##### Brano da leggere

Calamandrei e Bobbio, lettere sulla morale
Mio
caro Bobbio, sto raccogliendo per il Ponte alcuni articoli di avvocati penalisti, magistrati e criminalisti sulle relazioni tra la polizia e la magistratura nella ricerca dei colpevoli. Ora mi capita sott’occhio un’osservazione contenuta nell’ultimo volume delle opere di Gramsci, pubblicate da Einaudi ( Passato e presente, 1951, pag. 185), nel quale si fa un riavvicinamento che per me riesce nuovo “tra il metodo istruttorio per ricostruire la responsabilità penale dei singoli individui e il metodo critico, proprio della filosofia della prassi, di ricostruire la ‘personalità’ oggettiva degli accadimenti storici e del loro svolgimento”. Secondo questa osservazione, nella procedura penale attuale la confessione dell’imputato avrebbe perduto la importanza decisiva che aveva un tempo, perché, com’è detto nella introduzione al Capitale di Marx, “non si può giudicare un’epoca storica da ciò che essa pensa di se stessa, così come non si giudica ciò che un individuo è da ciò che egli sembra a se stesso”. Io non so se sia proprio esatto questo parallelismo, e se sia vero che la concezione del processo penale sia stata modificata per effetto del metodo critico (a giudicar dalle botte che danno i poliziotti per estorcer le confessioni, direi che il metodo critico ha lasciato le cose come erano due secoli fa).[…] In ogni modo, poiché gli spunti giuridici che si trovano in Gramsci sono assai suggestivi, mi permetto chiederti se non crederesti di scriver qualcosa per il Ponte...

##########
##### Dati grezzi

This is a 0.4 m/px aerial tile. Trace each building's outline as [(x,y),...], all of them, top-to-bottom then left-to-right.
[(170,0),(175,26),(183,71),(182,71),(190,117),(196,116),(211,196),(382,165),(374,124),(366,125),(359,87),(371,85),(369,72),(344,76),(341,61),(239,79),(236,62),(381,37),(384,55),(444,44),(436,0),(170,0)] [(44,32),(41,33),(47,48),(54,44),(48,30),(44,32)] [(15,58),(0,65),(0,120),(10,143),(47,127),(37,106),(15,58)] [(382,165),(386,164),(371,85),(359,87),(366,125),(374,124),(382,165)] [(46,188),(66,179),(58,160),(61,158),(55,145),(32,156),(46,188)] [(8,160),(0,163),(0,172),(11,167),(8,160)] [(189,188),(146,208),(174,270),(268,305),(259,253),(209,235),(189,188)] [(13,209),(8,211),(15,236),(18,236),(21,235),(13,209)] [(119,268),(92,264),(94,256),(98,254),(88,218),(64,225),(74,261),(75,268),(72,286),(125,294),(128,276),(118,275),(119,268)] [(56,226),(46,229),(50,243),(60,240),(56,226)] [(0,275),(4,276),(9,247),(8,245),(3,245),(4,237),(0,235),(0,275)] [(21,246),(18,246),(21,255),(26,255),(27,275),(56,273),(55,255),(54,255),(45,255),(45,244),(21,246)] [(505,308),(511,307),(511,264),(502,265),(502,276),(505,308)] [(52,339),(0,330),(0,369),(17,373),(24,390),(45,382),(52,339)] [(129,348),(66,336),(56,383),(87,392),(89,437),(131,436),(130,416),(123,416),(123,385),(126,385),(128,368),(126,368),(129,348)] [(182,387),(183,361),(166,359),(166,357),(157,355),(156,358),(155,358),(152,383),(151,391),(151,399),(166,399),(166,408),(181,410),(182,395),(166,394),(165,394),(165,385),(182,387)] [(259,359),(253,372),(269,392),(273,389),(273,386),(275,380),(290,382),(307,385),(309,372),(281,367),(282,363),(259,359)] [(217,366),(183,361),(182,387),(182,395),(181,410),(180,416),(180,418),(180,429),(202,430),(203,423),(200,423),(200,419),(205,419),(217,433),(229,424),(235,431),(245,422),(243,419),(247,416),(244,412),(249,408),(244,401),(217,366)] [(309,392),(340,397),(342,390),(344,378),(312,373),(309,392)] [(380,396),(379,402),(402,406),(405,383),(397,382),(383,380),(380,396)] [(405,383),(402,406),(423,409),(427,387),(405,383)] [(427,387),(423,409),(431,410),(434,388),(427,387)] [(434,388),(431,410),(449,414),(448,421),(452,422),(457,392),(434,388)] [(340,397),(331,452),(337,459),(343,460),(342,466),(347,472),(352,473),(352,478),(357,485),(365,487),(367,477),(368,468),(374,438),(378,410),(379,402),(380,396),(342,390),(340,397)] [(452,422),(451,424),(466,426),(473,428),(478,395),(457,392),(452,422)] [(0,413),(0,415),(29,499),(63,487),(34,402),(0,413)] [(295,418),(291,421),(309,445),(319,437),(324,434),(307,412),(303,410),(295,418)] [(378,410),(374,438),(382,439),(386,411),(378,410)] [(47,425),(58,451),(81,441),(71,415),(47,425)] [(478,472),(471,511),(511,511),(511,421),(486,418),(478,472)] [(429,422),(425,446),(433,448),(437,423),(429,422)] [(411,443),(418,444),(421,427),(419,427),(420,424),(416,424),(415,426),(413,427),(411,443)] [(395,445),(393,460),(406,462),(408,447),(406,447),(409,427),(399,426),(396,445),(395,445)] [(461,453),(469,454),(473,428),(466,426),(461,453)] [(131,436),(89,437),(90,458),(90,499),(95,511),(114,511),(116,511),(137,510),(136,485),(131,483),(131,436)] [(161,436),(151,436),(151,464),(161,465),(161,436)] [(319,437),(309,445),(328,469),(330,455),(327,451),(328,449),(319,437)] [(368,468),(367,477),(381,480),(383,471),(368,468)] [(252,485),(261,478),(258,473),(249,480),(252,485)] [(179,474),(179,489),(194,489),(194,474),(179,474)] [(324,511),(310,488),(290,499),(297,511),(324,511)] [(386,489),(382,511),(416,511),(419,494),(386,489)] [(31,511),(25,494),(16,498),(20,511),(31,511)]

##########

- _Esercizio 1_
Nel brano da leggere, in quale volume delle opere di Gramsci compare l'osservazione citata?
- _Esercizio 2_
Elenca le categorie di autori degli articoli che, secondo il brano da leggere, si stanno raccogliendo per il Ponte.

- _Risposta scritta 1_
In "Passato e presente", pubblicato da Einaudi nel 1951.

- _Risposta scritta 2_
Avvocati penalisti, magistrati e criminalisti.